Na esteira deste raciocínio, Hamilton introduz uma série de paralelismos entre a palavra ou o livro e a figura de Cristo enquanto Logos materializado num invólucro de carne peritura. A relação de Cristo com a sua corporalidade humana equivale, para o autor, à relação da palavra como signo concreto com a natureza transcendente do símbolo – a palavra vive e respira enquanto incarnação do Verbo no poeta e como excarnação da experiência direta que ele viveu e transpôs no papel (77).
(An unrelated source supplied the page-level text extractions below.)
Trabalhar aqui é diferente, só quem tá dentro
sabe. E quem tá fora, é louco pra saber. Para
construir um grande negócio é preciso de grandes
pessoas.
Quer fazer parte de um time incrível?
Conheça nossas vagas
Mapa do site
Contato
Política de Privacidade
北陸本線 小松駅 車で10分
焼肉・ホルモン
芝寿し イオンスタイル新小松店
Assim, a palavra poética deixa já de ser uma materialidade objetiva e objetificável para ser uma entidade senciente homóloga a um ser humano. E mais, a carne de Cristo funciona como sacramento capaz de alimentar a salvação espiritual e como carne sacrificial; a palavra respeita as mesmas lógicas, isto é, é uma substância descartável constantemente sacrificada no ato da leitura em prol da salvação espiritual e intelectual de quem a encara e estuda. Esta vivificação da palavra emerge poderosamente da análise da poesia de Emily Dickinson, onde os efeitos de presença à la Gumbrecht sugeridos pelas experiências estéticas que as palavras veiculam se alternam à consciência da efemeridade dessas mesmas experiências, e à inatingibilidade fundamental do prazer da leitura, da captura e da cristalização da imediação no esforço e na constante tensão da absorção de conteúdos mediados.
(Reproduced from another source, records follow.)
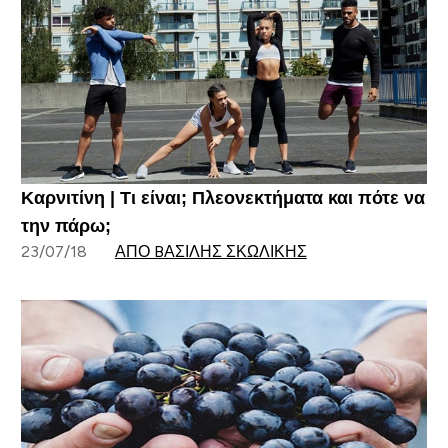
Καρνιτίνη | Τι είναι; Πλεονεκτήματα και πότε να
την πάρω;
23/07/18
ΑΠΌ BΑΣΊΛΗΣ ΣΚΩΛΊΚΗΣ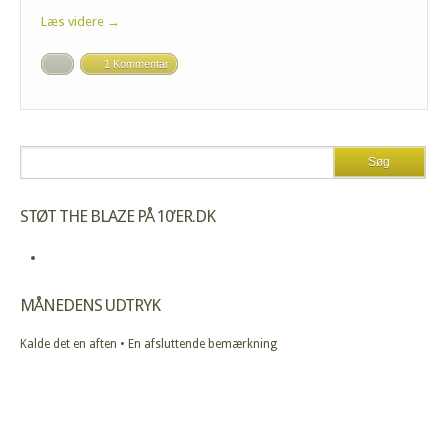
Læs videre →
1 Kommentar
STØT THE BLAZE PÅ 10’ER.DK
MÅNEDENS UDTRYK
Kalde det en aften • En afsluttende bemærkning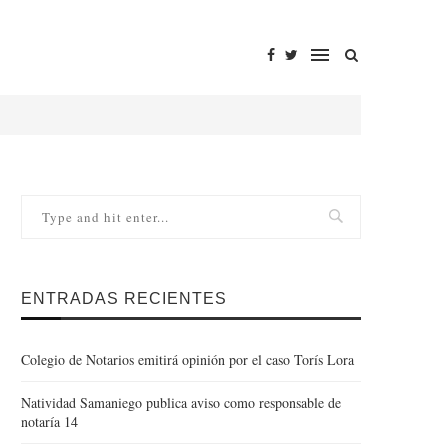
ENTRADAS RECIENTES
Colegio de Notarios emitirá opinión por el caso Torís Lora
Natividad Samaniego publica aviso como responsable de
notaría 14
John Hamilton consegue fornecer uma demonstração amplíssima e consistente da proposição bíblica “e o Verbo fez-se Carne”, ilustrando aspetos inéditos e originais seja da essência do Divino, seja da natureza da linguagem. A riqueza de exemplos filosóficos e literários, funcionais para desenredar a metáfora da incarnação (desde os já citados Lorenzo Valla e Emily Dickinson até Augustino, Friedrich Nietzsche, Frantz Kafka, Immanuel Kant, Charles Baudelaire e Paul Celan, entre outros), espelha e resume à perfeição o caminho do autor – reputado comparatista norte-americano, musicólogo e crítico literário. Um livro nada fácil de encarar, mas extremamente rico e estimulante, e capaz de fornecer novas perspetivas sobre a linguagem e sobre a sua unidade fundamental, a palavra.